Goal of the exercise → Reproduce the text of each record below word for word, omitting the pictures.

(Dataset entries)
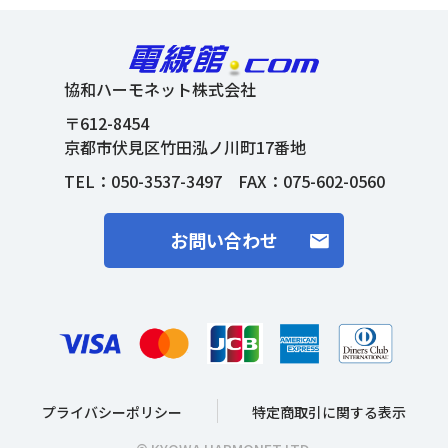
協和ハーモネット株式会社
〒612-8454
京都市伏見区竹田泓ノ川町17番地
TEL：
050-3537-3497
FAX：075-602-0560
お問い合わせ
プライバシーポリシー
特定商取引に関する表示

Solution for this problem →
協和ハーモネット株式会社
〒612-8454
京都市伏見区竹田泓ノ川町17番地
TEL：
050-3537-3497
FAX：075-602-0560
お問い合わせ
プライバシーポリシー
特定商取引に関する表示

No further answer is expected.